I was raking leaves this afternoon during a respite in the rain, and I couldn't get this verse out of my mind. It made me think about how odd it is that we crave the opposite of what we are. I've been thinking a lot lately about interpersonal dynamics and the fluid nature of power in relationships. (Must be all the non-alcoholic been I've been drinking.)
Why do opposites attract? After all, we'd make it much easier on ourselves if we sought out those of like mind. And if we, by inference, become what we admire, why do we seek out those with qualities which, again by inference, we don't admire? What does that say about us?
Without going into pruient detail, I've seen something similar regarding the control dynamic. We've all known people who we consider controlling. Perhaps we've thought about it as other things ... they're "domineering," they're "bossy," they "want things their own way." Yet it's just these people who often seem to become submissive in relationships, relinquishing their own control to another to varying degrees.
Perhaps it's another example of the theory of opposite attraction, but on an internal rather than an external level. Maybe these people expend so much energy maintaining external control that relinquishing internal control to another within the framework of a relationship is actually a relief.
We all have ideals in our heads about what sorts of relationships we want for ourselves. I can't speak for anyone else, obviously, but I've discovered that for myself, I never seem to find my ideal. Maybe it's because what I want is anachronistic to how I live my life. Or maybe how I live my life is a result of not finding what I need in a relationship. I do know that I feel like an island most of the time, whether I'm in a relationship or not.

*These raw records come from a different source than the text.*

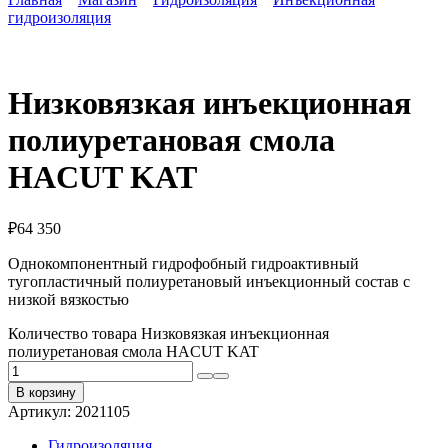
гидроизоляция
Низковязкая инъекционная
полиуретановая смола
HACUT KAT
₽
64 350
Однокомпонентный гидрофобный гидроактивный
тугопластичный полиуретановый инъекционный состав с
низкой вязкостью
Количество товара Низковязкая инъекционная
полиуретановая смола HACUT KAT
В корзину
Артикул:
2021105
Гидроизоляция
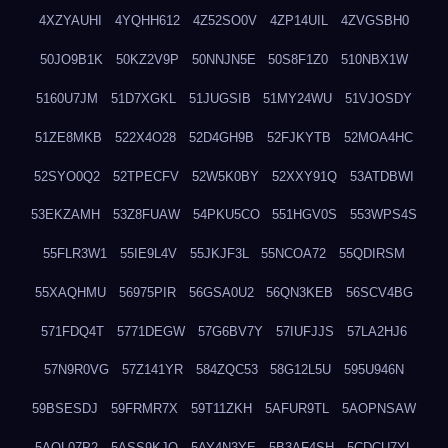
4XZYAUHI
4YQHH612
4Z52SO0V
4ZP14UIL
4ZVGSBH0
50JO9B1K
50KZ2V9P
50NNJN5E
50S8F1Z0
510NBX1W
5160U7JM
51D7XGKL
51JUGSIB
51MY24WU
51VJOSDY
51ZE8MKB
522X4O28
52D4GH9B
52FJKYTB
52MOA4HC
52SYO0Q2
52TPECFV
52W5K0BY
52XXY91Q
53ATDBWI
53EKZAMH
53Z8FUAW
54PKU5CO
551HGV0S
553WPS4S
55FLR3W1
55IE9L4V
55JKJF3L
55NCOA72
55QDIRSM
55XAQHMU
56975PIR
56GSA0U2
56QN3KEB
56SCV4BG
571FDQ4T
5771DEGW
57G6BV7Y
57IUFJJS
57LA2HJ6
57N9R0VG
57Z141YR
584ZQC53
58G12L5U
595U946N
59BSESDJ
59FRMR7X
59T11ZKH
5AFUR9TL
5AOPNSAW
5AQL07P2
5ASS9KJO
5AY4N3YE
5B3AF4SH
5CDCU7YL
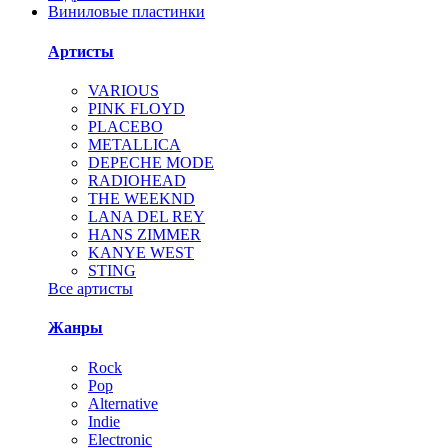
Виниловые пластинки
Артисты
VARIOUS
PINK FLOYD
PLACEBO
METALLICA
DEPECHE MODE
RADIOHEAD
THE WEEKND
LANA DEL REY
HANS ZIMMER
KANYE WEST
STING
Все артисты
Жанры
Rock
Pop
Alternative
Indie
Electronic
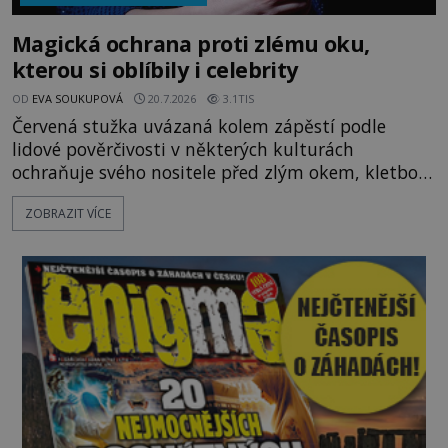
Magická ochrana proti zlému oku,
kterou si oblíbily i celebrity
OD
EVA SOUKUPOVÁ
20.7.2026
3.1TIS
Červená stužka uvázaná kolem zápěstí podle
lidové pověrčivosti v některých kulturách
ochraňuje svého nositele před zlým okem, kletbou,
která může přivodit neštěstí či nemoc. S tímto
ZOBRAZIT VÍCE
nenápadným symbolem magické ochrany lze
občas spatřit i různé celebrity včetně Madonny
nebo Leonarda DiCapria. Na Blízkém východě a v
židovských komunitách po celém světě, je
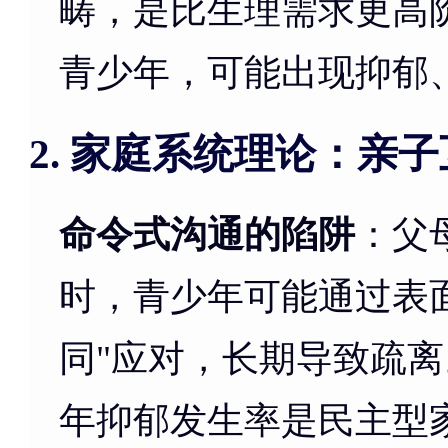
畴，是比生理需求更高
青少年，可能出现抑郁
家庭系统理论：亲子
2.
命令式沟通的陷阱
：父
时，青少年可能通过表
同"应对，长期导致疏
年抑郁发生率是民主型家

It's the old chicken and egg conundrum all over again. Who I am governs what I attract and what I attract governs who I am. And don't ask me why, but my initial reaction to this is to wonder how valid the premise of creative visualization is. The theory is: if you visualize what you want (or conversely, what you fear), it will manifest for you.
I don't know about you, but it seems to me that I'm usually too busy reacting to life to have any time for being proactive about directing it. And if I was to envision a life for myself, this sure as hell wouldn't be it!